Maybe they don't look scared

Maybe they don't look scared because this is a staged photo. They are all looking in different directions.

[There's no reason for them to be looking in one direction. - Dave]

Children of War

Nightly bombings of Britain were so numerous that they became expected, even by children. There aren't any "spoiled" kids in this trench.

Bomb shelter

I have seen this picture before. The children are looking at British Spitfires fighting German Messerschmitts. Still a dangerous place to be.

Faces

I find it interesting to look at the expressions on the kids' faces.

Some look amused, others curious, some worried, one scared. Some of the older kids are holding the younger ones. All are looking up to see if the planes are coming.

The trench itself looks awfully flimsy... makes me wonder how many people died in trench collapses instead of the falling bombs.

Great picture

"The next time I see some spoiled kid whine about having his xBox taken off for a month..."

My thoughts exactly.

And yes, this needs to be set to Pink Floyd music.

Those frightened faces

I just finished reading Judith Kerr's trilogy Out Of the Hitler Time- an autobiography of her childhood fleeing Germany, being a Jewish refugee in France and then England. Her description of the normalcy of life before the bombing, then what it was like to be in a building when the one next door was demolished, was one of the most vivid accounts I have read.

Judith Kerr would be about the age of the dark haired girl in the photo who is on the verge of becoming a young lady.

I wonder what happened to these children. I wonder if any are still alive and if they know they are on the Internet today.

Their eyes

To these kids, the bombs dropping was real. I'm trying to look in their eyes and see fear, but I hardly do.

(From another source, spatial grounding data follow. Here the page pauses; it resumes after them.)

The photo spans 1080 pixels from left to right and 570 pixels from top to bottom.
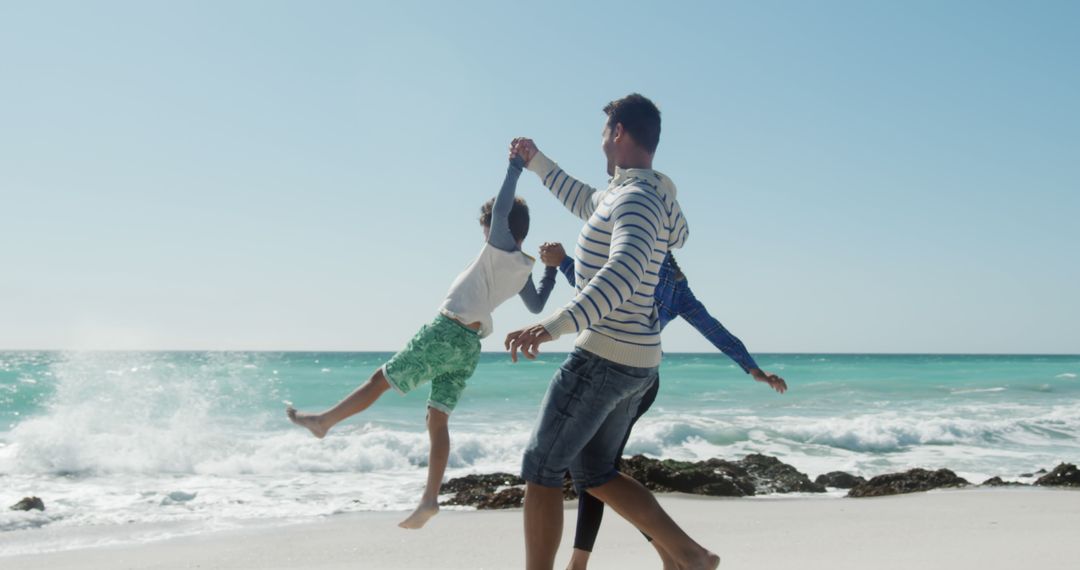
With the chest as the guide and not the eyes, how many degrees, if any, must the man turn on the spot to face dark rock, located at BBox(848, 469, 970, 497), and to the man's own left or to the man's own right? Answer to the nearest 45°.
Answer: approximately 135° to the man's own right

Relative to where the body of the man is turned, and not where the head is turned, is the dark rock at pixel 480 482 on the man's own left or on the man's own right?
on the man's own right

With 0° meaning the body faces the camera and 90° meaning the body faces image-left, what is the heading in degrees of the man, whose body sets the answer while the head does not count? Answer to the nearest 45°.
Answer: approximately 90°

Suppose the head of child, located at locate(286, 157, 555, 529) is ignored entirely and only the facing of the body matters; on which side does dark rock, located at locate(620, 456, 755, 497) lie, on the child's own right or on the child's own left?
on the child's own right

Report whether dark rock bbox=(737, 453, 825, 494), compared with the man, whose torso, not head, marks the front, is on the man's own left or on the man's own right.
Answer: on the man's own right

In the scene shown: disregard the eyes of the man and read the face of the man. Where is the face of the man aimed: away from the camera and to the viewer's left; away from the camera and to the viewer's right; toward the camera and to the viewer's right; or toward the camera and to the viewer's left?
away from the camera and to the viewer's left

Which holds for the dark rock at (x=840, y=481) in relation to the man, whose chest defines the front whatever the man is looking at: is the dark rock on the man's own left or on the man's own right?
on the man's own right
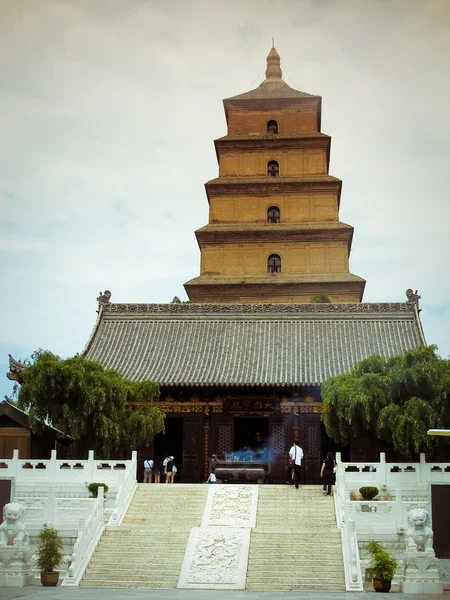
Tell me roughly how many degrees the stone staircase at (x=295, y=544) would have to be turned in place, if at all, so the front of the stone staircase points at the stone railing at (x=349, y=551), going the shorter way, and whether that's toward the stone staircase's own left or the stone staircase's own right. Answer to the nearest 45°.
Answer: approximately 45° to the stone staircase's own left

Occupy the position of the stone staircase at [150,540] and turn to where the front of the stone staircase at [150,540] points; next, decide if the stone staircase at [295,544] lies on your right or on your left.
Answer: on your left

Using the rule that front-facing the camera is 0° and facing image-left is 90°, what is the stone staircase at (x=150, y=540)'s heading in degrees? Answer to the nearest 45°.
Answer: approximately 0°

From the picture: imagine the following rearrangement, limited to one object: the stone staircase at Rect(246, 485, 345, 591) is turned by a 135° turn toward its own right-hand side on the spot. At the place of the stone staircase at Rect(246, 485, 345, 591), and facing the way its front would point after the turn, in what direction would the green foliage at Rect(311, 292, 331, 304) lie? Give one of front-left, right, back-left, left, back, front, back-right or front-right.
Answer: front-right

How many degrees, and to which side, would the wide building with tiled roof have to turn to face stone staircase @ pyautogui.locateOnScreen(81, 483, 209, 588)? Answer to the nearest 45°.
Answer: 0° — it already faces it

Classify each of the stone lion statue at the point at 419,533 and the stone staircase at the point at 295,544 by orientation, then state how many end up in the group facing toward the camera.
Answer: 2
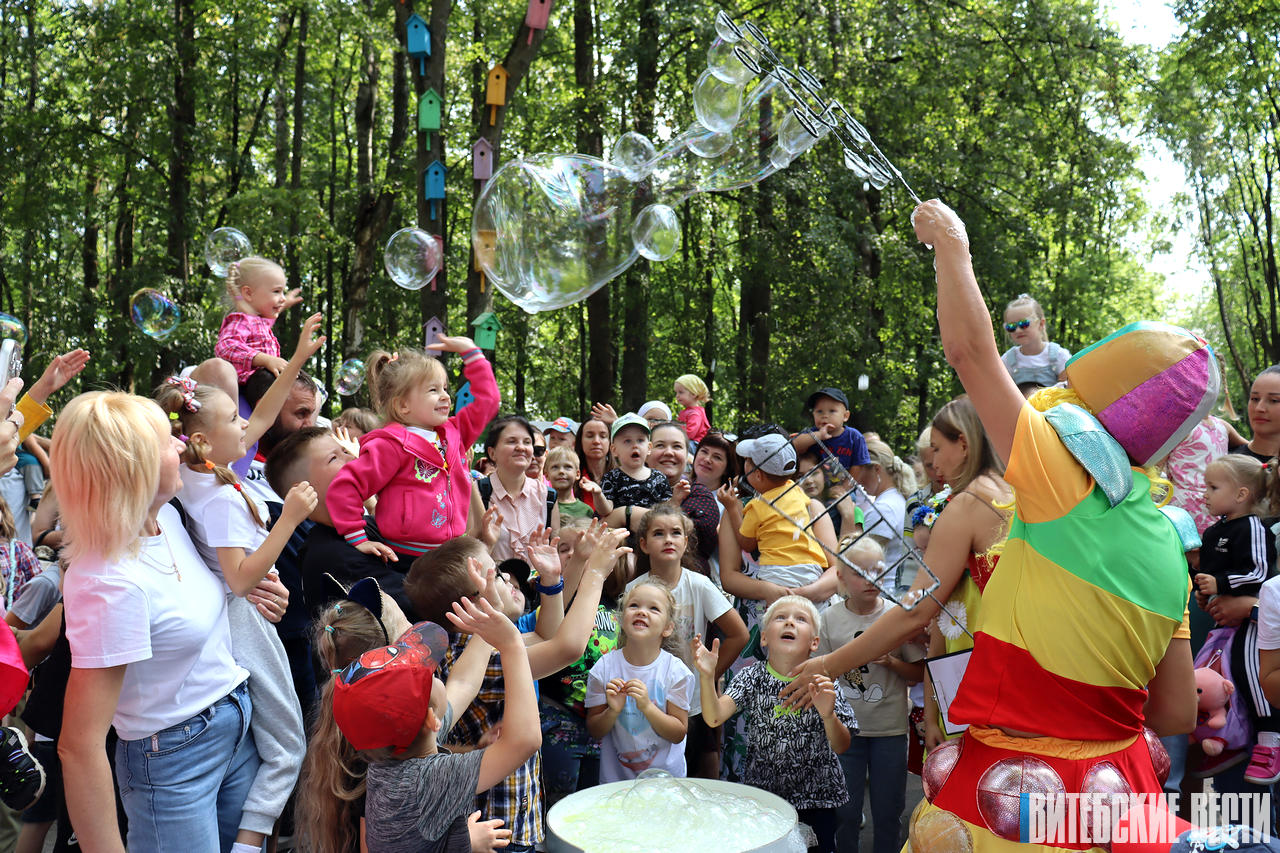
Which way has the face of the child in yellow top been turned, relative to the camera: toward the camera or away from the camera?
away from the camera

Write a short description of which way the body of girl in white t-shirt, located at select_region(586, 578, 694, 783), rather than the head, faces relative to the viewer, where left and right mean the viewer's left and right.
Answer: facing the viewer

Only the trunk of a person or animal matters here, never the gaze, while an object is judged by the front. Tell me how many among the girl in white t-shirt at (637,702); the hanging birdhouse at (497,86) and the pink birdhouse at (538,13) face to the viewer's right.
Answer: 0

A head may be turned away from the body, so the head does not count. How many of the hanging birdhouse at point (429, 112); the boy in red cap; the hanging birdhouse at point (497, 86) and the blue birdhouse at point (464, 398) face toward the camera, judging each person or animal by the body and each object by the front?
3

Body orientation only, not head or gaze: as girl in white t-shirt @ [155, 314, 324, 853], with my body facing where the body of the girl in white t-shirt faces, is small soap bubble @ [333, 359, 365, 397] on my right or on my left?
on my left

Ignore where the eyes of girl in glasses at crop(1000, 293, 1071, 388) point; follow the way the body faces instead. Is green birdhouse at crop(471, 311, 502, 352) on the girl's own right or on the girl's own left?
on the girl's own right

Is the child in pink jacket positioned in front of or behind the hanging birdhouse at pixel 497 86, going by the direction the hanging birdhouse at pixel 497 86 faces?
in front

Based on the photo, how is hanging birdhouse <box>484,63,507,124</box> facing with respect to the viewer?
toward the camera

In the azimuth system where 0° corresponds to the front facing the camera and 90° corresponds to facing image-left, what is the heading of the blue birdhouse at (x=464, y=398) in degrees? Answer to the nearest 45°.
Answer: approximately 0°

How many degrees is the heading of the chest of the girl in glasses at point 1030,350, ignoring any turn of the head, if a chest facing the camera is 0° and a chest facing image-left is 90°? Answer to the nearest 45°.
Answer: approximately 45°

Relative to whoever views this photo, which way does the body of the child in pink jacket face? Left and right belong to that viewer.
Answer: facing the viewer and to the right of the viewer

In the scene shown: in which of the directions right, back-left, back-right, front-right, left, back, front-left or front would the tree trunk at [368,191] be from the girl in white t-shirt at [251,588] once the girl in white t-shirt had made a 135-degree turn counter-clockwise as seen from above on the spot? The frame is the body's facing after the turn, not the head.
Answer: front-right

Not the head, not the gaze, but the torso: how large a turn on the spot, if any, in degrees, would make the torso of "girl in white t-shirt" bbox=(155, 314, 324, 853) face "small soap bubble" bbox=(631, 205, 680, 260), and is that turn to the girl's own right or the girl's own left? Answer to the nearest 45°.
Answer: approximately 45° to the girl's own left

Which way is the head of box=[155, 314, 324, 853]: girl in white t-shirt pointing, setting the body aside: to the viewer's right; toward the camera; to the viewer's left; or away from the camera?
to the viewer's right
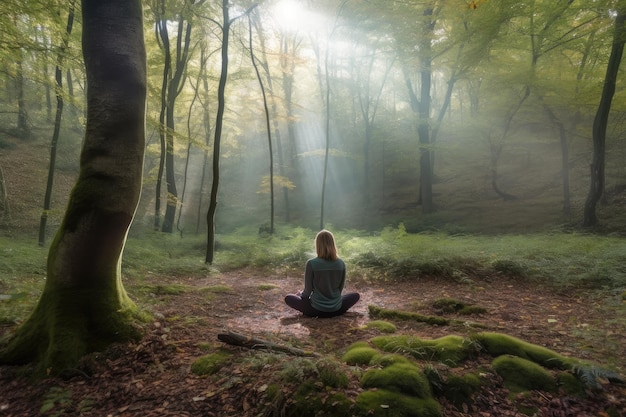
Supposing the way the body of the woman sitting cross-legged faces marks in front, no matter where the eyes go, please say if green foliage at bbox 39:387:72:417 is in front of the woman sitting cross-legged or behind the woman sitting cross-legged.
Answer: behind

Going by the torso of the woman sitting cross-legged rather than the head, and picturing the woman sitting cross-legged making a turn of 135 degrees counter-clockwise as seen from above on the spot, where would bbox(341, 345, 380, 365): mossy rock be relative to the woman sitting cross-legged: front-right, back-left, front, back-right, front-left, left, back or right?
front-left

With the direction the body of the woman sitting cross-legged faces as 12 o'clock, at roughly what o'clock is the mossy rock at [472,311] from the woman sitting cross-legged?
The mossy rock is roughly at 3 o'clock from the woman sitting cross-legged.

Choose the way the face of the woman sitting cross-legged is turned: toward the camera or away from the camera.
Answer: away from the camera

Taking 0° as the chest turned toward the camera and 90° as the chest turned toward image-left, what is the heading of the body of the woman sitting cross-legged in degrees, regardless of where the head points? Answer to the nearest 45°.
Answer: approximately 180°

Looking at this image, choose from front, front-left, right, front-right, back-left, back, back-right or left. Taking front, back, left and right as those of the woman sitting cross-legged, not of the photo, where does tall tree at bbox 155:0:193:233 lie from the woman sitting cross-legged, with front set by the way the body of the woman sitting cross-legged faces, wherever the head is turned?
front-left

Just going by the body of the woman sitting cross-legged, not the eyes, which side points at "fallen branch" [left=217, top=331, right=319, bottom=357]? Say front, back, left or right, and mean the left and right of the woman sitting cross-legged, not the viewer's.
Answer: back

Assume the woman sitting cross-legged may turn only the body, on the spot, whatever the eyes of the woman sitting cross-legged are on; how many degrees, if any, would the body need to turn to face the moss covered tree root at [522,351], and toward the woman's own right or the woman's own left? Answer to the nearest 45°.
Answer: approximately 135° to the woman's own right

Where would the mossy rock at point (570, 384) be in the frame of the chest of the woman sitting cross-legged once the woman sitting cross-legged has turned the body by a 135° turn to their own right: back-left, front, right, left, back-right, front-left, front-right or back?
front

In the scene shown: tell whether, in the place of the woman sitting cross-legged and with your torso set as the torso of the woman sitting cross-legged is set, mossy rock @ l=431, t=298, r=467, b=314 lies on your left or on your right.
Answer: on your right

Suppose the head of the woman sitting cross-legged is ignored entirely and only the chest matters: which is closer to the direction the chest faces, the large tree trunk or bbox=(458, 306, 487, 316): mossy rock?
the mossy rock
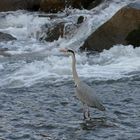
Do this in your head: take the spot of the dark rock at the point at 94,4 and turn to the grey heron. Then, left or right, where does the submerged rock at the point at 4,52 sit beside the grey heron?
right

In fact, they seem to be almost amused.

I wonder how I, as a dad, would prepare my children to see the horrors of war. I honestly don't know how I would handle it. That's got to be one of the saddest and most difficult tasks a father must do.

Kids Today

The next time I see some spoiled kid whine about getting their stupid cell phone privileges taken away for a day…

Blue Sky

Did you see the frightened ones?
Did you hear the falling bombs?

Frightening

This is perhaps one of the most frightening photographs I've ever seen.